* THE DATA *
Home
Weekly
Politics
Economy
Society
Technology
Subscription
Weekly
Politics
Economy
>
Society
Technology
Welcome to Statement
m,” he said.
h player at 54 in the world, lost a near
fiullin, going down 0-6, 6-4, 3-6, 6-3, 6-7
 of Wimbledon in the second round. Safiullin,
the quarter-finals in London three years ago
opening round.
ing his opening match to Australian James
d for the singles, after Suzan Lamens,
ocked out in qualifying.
...
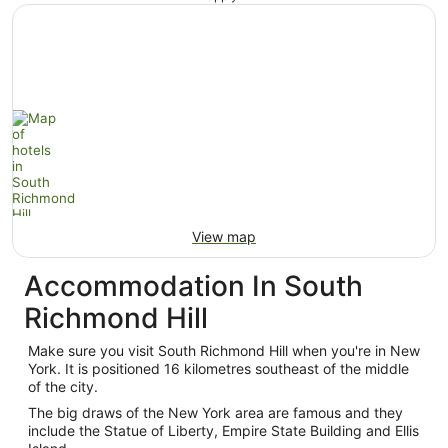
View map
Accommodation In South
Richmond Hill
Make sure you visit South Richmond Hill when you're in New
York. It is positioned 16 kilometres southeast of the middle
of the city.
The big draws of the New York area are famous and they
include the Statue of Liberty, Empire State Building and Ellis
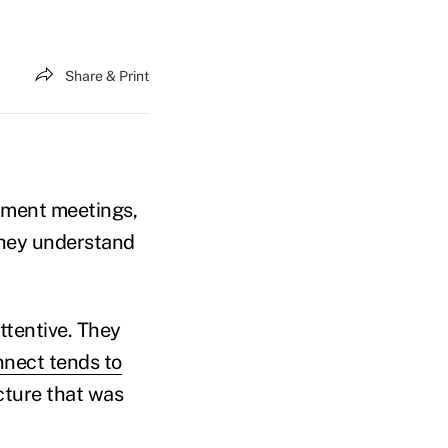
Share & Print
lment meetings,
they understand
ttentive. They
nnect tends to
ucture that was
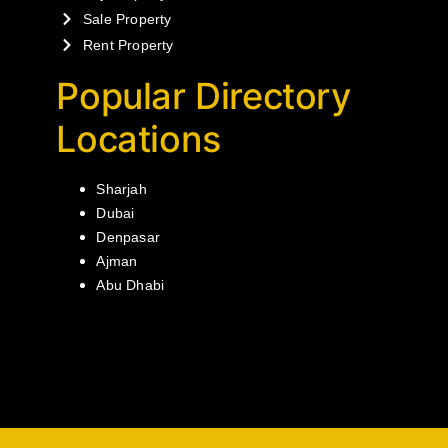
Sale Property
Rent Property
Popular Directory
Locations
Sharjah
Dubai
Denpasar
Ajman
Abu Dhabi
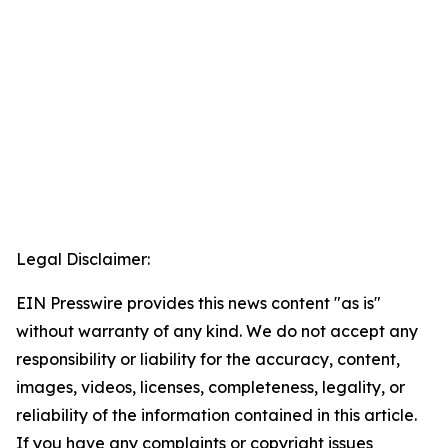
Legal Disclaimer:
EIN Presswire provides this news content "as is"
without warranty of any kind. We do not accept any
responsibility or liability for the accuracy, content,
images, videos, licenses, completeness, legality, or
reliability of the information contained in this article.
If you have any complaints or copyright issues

* INSTRUCTIONS TO FOLLOW *
Output the material above exactly, but only from the line that carries "without warranty of" through the line that carries "If you have".

* WRITTEN SOLUTION *
without warranty of any kind. We do not accept any
responsibility or liability for the accuracy, content,
images, videos, licenses, completeness, legality, or
reliability of the information contained in this article.
If you have any complaints or copyright issues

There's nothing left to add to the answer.